Osmanlı hanedanının malları haraç mezat nasıl satıldı?
600 yıllık Osmanlı hanedanı mensuplarının Halifeliğin kaldırılmasıyla sınır dışı edildikleri iyi bilinir ama ellerinde bulunan mal ve eşyanın başına neler geldiği meselesi karanlıkta...
600 yıllık Osmanlı hanedanı mensuplarının Halifeliğin kaldırılmasıyla sınır dışı edildikleri iyi bilinir ama ellerinde bulunan mal ve eşyanın başına neler geldiği meselesi karanlıkta kalmıştır, zira burada şaibeli işler dönmüştür.
Lakin bu karanlık hakkında yayın da pek azdır. İşte o nadir yayınlardan biri, Cemal Kutay'ın olup Mayıs 1966 tarihli Tarih Konuşuyor adlı dergisinde çıkmıştır. Aşağıda pek çok bilinmeyeni bir arada bulduğumuz bu ilginç yazının geniş bir özetini sunuyorum.
Halife Abdülmecid Efendi 5 Mart 1924 sabahı oğlu Ömer Faruk, kızı Dürrüşehvar ile beraber İsviçre'ye gitmişti. Halifeden sonra sayıları 130'a yaklaşan sultan, şehzade ve damadlar da kendilerine verilmiş olan üç günlük zamanı aşmamak için harekete geçmişlerdi.

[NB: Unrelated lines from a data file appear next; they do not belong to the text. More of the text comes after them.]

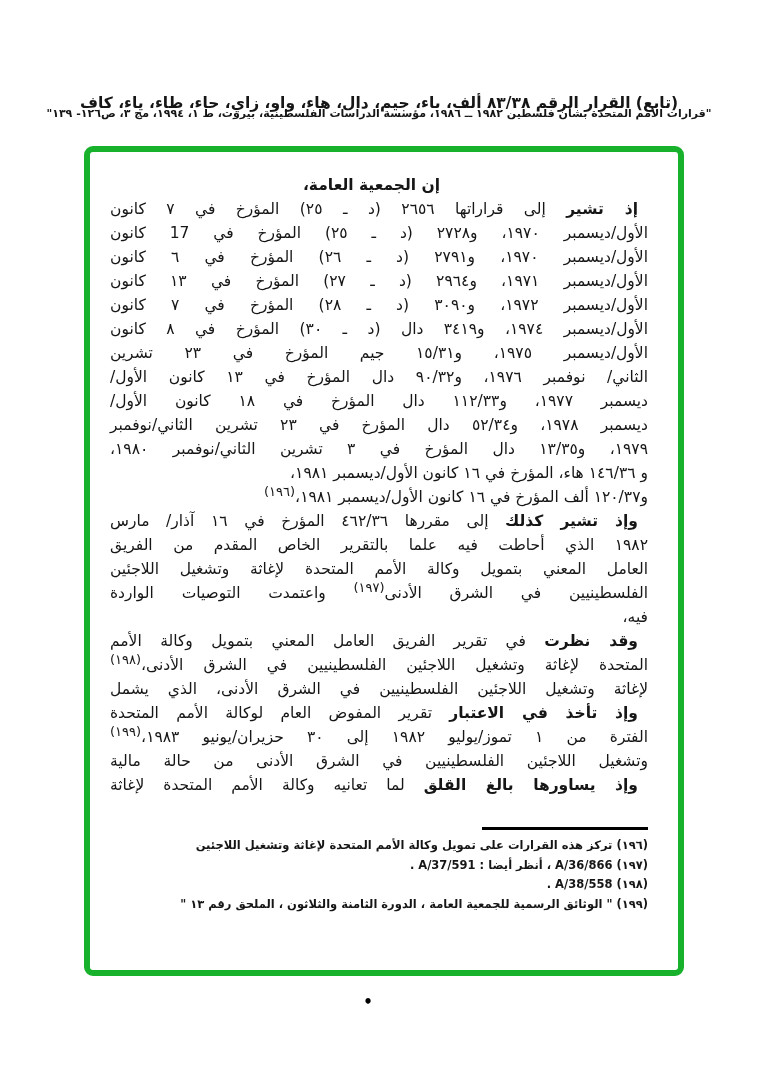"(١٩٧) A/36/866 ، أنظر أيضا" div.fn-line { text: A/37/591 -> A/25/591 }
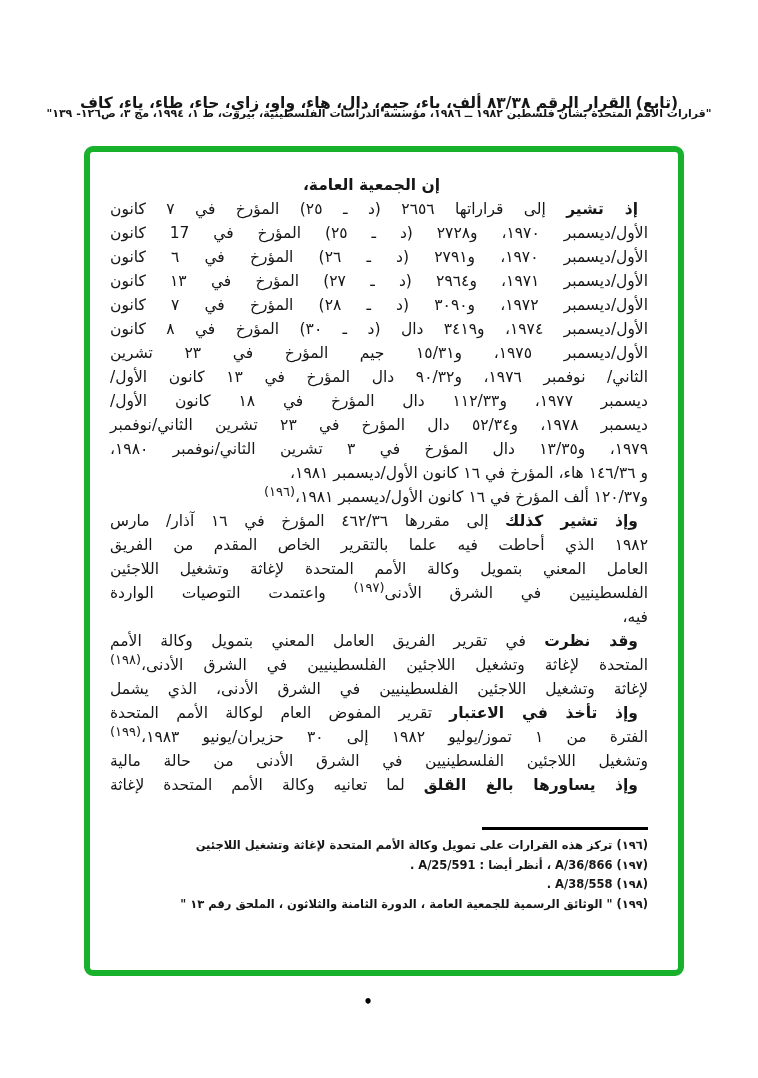"(A/38/13 و Corr.1) ." div.fn-line { html: none -> <div>(A/38/13 و Corr.1) .</div> }
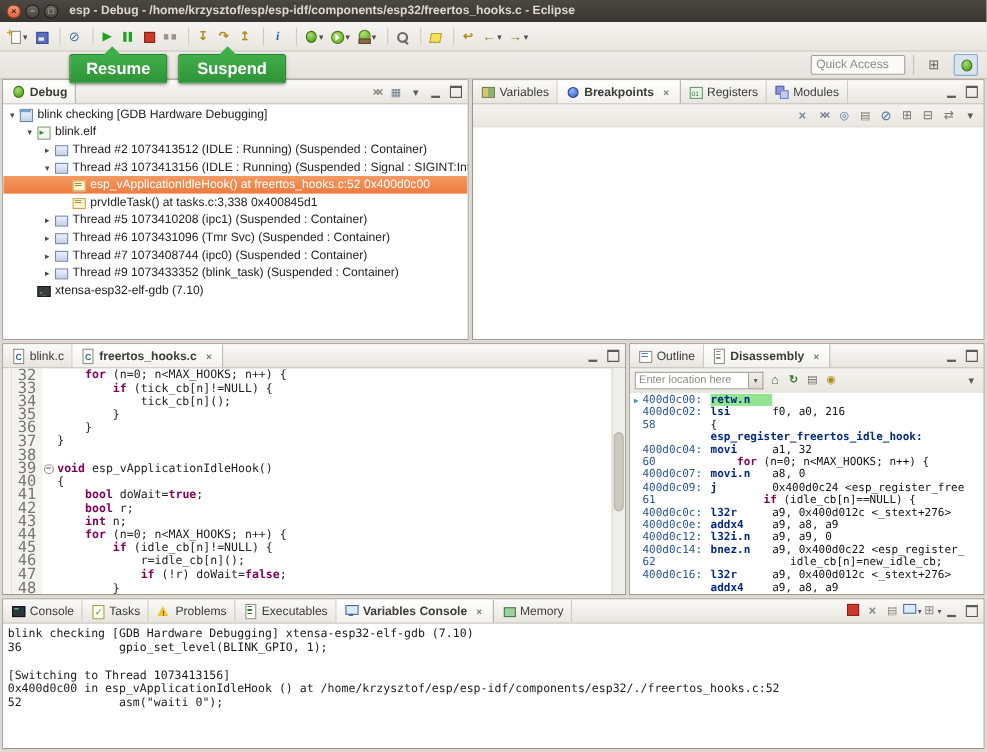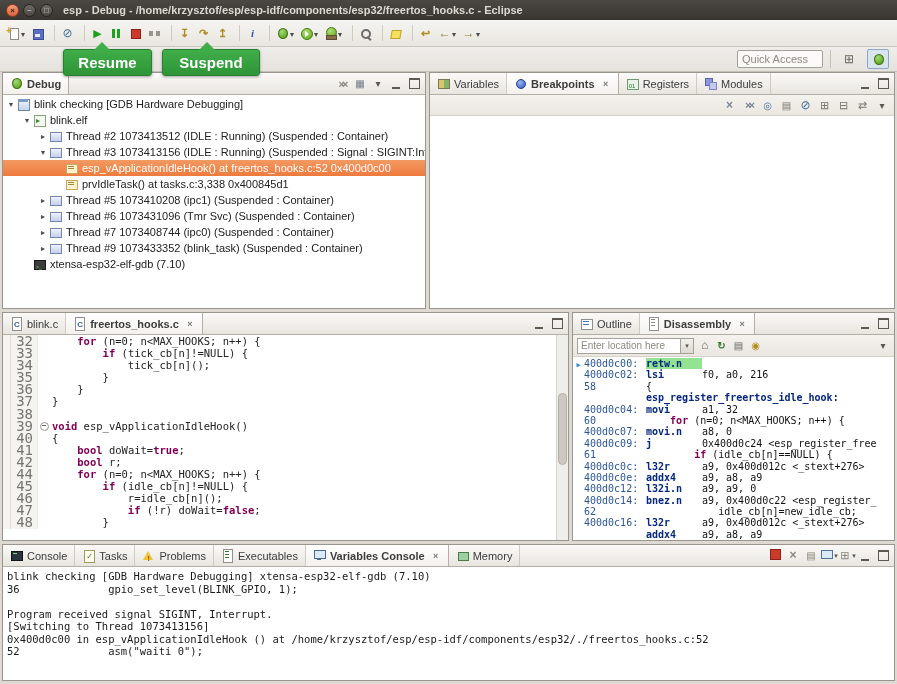"43" div.eline { html: none -> <div> <span></span> <span>43</span> <span></span> <span> <span>int</span> n;</span> </div> }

Bu üç günlük mühlet süresinde İstanbul İstanbul olalı görülmemiş ve görülmesine imkân olmayan eşya satışlarına şahit oldu. Hiçbir akıl sahibi çıkıp da asırlarca dünyanın dört bir yanından derlenip toparlanmış bu misilsiz, nadir, antika, bir parçası servetler değerindeki paha biçilmez eşyayı, sahipleri ve memleket namına ele almak, değeriyle satmak, hatta gerekenleri bedelini hazineden ödeyerek müzelere toplamak basiretini düşünemedi. Kapanın elinde kaldı,
Yahudi, Rum, Ermeni simsarlar, bu arada meşhur dişçi Sami Günzberg, daha sonra Amerika'ya, İngiltere'ye, hatta Rusya'ya aktarılan misilsiz eşyanın güya sahibi oldular. Mesela Alman İmparatoru II. Wilhelm'in Sultan Abdülhamid'in kızı Ayşe Sultan'a hediye ettiği muhteşem bir piyano, 35 liraya Yahudi Fresko ailesine satıldı!